--- BEGIN Given text ---

One common explanation given for this imperative involves the symbolic representations of the months of Tishrei – the month in which (it is generally assumed) the world was created – and Nissan – the month of the Exodus. Tishrei represents the natural order, the systematic progression of events as they unfold through natural forces. Nissan, by contrast, symbolizes God's intervention in, and unlimited power over, world affairs, as manifest most clearly by the miraculous events surrounding yetzi'at Mitzrayim. By marking the new year as beginning with the month of Nissan (with respect to certain laws, as discussed towards the beginning of Masekhet Rosh Hashanah), we express our awareness of the supremacy of the quality of Nissan over that of Tishrei, that even when events appear to run along a purely natural course, they are actually governed and orchestrated directly by the Almighty.

--- END Given text ---
--- BEGIN Records ---

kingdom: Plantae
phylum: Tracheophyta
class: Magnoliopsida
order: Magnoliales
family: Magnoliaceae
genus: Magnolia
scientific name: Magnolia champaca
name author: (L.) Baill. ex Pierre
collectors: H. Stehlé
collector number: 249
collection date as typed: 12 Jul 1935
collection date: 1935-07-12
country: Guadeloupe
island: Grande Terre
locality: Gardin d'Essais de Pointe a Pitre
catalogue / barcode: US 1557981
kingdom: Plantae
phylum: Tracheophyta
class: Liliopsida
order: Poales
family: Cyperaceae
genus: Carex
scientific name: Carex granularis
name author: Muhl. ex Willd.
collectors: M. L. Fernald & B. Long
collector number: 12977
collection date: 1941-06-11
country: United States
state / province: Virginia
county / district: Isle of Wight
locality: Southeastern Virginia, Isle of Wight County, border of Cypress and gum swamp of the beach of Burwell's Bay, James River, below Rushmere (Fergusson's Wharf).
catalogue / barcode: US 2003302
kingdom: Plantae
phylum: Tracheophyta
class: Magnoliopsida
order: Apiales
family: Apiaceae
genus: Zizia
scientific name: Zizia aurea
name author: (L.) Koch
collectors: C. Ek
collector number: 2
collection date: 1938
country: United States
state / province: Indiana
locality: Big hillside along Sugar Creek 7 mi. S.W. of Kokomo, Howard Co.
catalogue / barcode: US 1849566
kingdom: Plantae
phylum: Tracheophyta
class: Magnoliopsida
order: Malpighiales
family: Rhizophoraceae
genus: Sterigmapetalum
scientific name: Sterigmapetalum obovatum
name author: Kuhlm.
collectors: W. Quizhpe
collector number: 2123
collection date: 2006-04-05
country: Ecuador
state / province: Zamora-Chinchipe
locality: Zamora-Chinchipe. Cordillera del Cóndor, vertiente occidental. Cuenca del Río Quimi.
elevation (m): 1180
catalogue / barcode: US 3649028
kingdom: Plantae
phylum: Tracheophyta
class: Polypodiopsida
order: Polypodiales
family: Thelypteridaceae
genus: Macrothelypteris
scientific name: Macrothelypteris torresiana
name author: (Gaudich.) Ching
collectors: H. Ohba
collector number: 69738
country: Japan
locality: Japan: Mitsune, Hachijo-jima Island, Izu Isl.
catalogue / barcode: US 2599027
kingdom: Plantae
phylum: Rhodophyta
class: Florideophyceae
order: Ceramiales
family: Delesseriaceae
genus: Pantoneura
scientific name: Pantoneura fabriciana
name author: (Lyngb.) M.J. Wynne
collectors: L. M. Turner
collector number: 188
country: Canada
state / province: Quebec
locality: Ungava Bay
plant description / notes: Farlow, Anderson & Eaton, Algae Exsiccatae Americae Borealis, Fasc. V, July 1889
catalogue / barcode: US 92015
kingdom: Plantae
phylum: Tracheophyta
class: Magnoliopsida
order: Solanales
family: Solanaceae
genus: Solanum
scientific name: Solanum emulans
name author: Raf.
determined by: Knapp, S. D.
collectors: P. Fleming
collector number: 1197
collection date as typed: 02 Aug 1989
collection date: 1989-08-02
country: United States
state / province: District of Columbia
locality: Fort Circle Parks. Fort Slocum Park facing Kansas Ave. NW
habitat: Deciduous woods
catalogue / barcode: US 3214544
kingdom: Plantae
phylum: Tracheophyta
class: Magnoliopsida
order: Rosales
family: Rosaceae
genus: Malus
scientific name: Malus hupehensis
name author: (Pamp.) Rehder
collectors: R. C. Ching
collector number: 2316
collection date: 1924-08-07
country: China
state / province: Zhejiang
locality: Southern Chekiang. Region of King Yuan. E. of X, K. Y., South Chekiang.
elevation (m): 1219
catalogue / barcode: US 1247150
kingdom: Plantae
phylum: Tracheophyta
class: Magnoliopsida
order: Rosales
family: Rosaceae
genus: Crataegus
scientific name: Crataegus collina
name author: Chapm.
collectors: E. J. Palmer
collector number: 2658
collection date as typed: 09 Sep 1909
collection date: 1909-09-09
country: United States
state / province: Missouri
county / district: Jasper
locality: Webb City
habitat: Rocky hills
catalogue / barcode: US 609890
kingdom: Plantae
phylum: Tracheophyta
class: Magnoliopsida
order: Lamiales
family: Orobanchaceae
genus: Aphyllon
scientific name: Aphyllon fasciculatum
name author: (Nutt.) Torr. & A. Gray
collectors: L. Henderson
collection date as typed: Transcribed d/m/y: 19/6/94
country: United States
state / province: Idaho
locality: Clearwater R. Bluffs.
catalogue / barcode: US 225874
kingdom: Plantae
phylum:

--- END Records ---

Extend the passage on the months of Nissan and Tishrei, picking up right after its final sentence.

◆ **Reply**:
Rav Yehuda Leib Ginsburg, in his Yalkut Yehuda, suggests a different symbolic explanation
for the designation of the month of the Exodus as the first month of the Jewish
year. In the natural world, the
mighty tread upon the weak; in the plant and animal kingdoms, it is the more
powerful creatures that survive, usually at the expense of the weaker ones. In human life, unfortunately, this is
likewise often the trend. Men of
power have often abused and imposed their will upon the disadvantaged, forcing
them to serve their own self-aggrandizing interests and help them fulfill their
personal desires. Among the
critical lessons conveyed through the story of yetzi'at Mitzrayim was that mankind is to rise above this
innate tendency and respect the rights and dignity of all people. Whereas in nature it is expected that the
powerful survive and succeed on the backs of the weak, among human beings this
must not be. To a large extent, Rav
Ginsburg claims, the confrontation between Moshe and Pharaoh represented the
clash of these two conflicting ideologies.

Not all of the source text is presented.